Ondra Cranks Gioia V16 / 8c+

Adam Ondra has claimed the coveted second ascent of Gioia, confirming the speculated grade of V16/8c+.

Last February Ondra journeyed to Verazze, Italy, where Gioia is located, but was only able to piece together the stand-start, which clocks in at V12/13.

Ondra wrote on his 8a.nu scorecard, “[the] sit is another level. 8C+ for sure.”

Ondra returned two weeks ago to work the sit-start of Gioia and 27crags reports that he has now succeeded in climbing one of the hardest boulder problems in the world.

The Italian strongman Christian Core established Gioia in 2008 and graded the line 8C or V15. Subsequent attempts by climbers such as Ondra began the speculation that Gioia, which translates to “joy,” might in fact be harder.

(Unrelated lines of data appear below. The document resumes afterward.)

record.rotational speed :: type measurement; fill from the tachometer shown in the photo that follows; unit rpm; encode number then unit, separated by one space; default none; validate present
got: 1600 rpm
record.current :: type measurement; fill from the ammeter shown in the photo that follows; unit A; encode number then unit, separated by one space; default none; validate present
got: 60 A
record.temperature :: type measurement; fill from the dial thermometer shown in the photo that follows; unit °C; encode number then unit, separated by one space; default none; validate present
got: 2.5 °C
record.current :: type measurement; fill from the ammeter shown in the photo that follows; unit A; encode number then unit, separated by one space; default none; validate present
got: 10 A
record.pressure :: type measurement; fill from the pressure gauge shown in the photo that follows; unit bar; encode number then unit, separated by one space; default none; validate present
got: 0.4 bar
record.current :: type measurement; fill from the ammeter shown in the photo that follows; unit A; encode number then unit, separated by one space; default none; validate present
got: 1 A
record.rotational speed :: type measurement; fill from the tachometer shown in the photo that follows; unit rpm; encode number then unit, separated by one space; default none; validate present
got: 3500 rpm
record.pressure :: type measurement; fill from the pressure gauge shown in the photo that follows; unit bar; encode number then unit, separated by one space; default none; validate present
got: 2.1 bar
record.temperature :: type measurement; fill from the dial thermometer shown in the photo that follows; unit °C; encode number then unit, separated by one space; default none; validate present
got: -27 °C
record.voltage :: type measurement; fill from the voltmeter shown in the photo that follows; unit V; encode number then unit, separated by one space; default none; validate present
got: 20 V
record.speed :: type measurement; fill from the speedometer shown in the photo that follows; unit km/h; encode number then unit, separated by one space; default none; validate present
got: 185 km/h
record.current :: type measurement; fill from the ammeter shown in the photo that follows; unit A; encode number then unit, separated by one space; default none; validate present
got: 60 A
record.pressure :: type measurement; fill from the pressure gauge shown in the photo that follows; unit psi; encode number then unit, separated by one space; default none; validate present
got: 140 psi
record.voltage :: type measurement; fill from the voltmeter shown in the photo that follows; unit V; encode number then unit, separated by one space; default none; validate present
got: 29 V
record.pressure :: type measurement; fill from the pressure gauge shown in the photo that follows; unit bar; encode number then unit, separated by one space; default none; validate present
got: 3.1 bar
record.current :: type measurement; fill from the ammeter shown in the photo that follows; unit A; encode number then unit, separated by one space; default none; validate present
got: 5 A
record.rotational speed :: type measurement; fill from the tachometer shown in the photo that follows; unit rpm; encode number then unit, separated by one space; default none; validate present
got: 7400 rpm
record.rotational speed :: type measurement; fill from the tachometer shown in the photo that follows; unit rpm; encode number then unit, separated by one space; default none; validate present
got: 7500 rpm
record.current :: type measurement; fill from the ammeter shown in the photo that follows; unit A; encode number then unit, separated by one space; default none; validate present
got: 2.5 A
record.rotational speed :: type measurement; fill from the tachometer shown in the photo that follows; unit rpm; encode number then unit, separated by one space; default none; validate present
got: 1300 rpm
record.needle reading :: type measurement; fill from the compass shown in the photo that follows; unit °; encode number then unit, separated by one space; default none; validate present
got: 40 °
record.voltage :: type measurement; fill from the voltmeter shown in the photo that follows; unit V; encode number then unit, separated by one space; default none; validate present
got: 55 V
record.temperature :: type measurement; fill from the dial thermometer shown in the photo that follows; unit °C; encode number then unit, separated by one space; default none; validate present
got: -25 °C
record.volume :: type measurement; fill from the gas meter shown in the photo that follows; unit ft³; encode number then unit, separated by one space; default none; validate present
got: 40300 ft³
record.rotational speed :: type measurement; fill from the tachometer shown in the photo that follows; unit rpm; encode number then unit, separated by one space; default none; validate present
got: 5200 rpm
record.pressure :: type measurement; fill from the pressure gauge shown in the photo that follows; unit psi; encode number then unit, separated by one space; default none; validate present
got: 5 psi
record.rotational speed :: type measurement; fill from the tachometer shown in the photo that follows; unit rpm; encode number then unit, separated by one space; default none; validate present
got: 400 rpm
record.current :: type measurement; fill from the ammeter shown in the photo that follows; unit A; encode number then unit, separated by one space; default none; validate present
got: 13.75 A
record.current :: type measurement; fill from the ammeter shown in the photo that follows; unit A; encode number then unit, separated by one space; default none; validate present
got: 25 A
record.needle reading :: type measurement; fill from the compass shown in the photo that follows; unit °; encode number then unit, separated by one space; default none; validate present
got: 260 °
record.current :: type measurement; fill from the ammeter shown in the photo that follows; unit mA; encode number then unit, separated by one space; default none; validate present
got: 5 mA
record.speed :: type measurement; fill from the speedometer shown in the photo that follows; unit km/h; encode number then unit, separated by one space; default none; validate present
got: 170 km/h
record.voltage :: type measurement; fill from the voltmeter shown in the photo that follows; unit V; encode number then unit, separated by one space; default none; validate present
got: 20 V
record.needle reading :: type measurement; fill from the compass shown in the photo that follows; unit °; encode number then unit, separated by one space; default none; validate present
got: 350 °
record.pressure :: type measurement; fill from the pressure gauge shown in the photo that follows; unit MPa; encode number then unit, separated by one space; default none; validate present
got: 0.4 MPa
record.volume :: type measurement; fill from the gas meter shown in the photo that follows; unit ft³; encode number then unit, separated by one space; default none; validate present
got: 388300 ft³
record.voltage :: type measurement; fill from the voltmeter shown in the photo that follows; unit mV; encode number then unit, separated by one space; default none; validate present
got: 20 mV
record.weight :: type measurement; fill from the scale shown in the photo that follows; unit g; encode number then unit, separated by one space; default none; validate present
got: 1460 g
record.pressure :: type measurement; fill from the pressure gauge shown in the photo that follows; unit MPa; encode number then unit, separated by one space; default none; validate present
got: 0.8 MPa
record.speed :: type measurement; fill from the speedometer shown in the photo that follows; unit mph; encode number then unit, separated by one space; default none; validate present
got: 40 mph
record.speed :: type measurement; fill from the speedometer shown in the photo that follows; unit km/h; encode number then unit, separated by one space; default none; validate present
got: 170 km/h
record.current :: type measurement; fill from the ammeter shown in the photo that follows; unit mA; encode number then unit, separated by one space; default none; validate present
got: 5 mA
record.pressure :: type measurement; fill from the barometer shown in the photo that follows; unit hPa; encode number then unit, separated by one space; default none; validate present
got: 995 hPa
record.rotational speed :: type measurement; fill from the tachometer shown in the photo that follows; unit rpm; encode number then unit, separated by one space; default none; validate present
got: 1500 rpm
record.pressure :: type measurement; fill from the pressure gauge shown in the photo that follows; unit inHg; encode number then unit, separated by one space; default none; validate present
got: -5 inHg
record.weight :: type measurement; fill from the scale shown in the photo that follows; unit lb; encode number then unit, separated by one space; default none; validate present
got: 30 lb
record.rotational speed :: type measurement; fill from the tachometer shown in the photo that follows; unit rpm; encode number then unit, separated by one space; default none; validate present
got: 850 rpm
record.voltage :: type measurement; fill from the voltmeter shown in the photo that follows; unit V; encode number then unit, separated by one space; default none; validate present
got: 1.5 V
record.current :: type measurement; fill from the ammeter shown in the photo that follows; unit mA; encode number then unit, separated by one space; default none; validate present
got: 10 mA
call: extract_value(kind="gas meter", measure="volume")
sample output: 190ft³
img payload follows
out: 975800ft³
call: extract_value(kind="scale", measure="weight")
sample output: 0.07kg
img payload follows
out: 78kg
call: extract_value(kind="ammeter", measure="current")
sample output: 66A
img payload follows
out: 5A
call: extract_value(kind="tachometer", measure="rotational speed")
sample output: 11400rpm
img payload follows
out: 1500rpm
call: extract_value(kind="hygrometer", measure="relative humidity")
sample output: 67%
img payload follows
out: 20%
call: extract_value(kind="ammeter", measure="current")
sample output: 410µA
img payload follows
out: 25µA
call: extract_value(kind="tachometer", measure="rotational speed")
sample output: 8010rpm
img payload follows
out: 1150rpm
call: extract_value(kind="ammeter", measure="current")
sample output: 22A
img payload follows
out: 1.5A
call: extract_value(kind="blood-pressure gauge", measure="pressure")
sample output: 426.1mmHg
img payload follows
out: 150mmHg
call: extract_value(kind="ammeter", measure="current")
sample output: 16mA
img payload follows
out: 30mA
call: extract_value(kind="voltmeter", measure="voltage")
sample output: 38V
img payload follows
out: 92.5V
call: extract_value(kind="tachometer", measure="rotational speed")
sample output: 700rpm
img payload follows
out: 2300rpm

Christian Core established the boulder problem in 2008 after spending four months working out the moves. Gioia (“Joy” in English) is 14 moves long with terrible feet, with a stand start that goes at around V12/13.

Christian Core originally graded the problem V15, but Ondra believes it’s a solid grade harder. Other top climbers like Daniel Woods, Chris Webb Parsons, and Dai Koyamada, have tried the line to no avail.

In November, Ondra reported that he had climbed his first V16, Terranova, at a crag in the Czech Republic.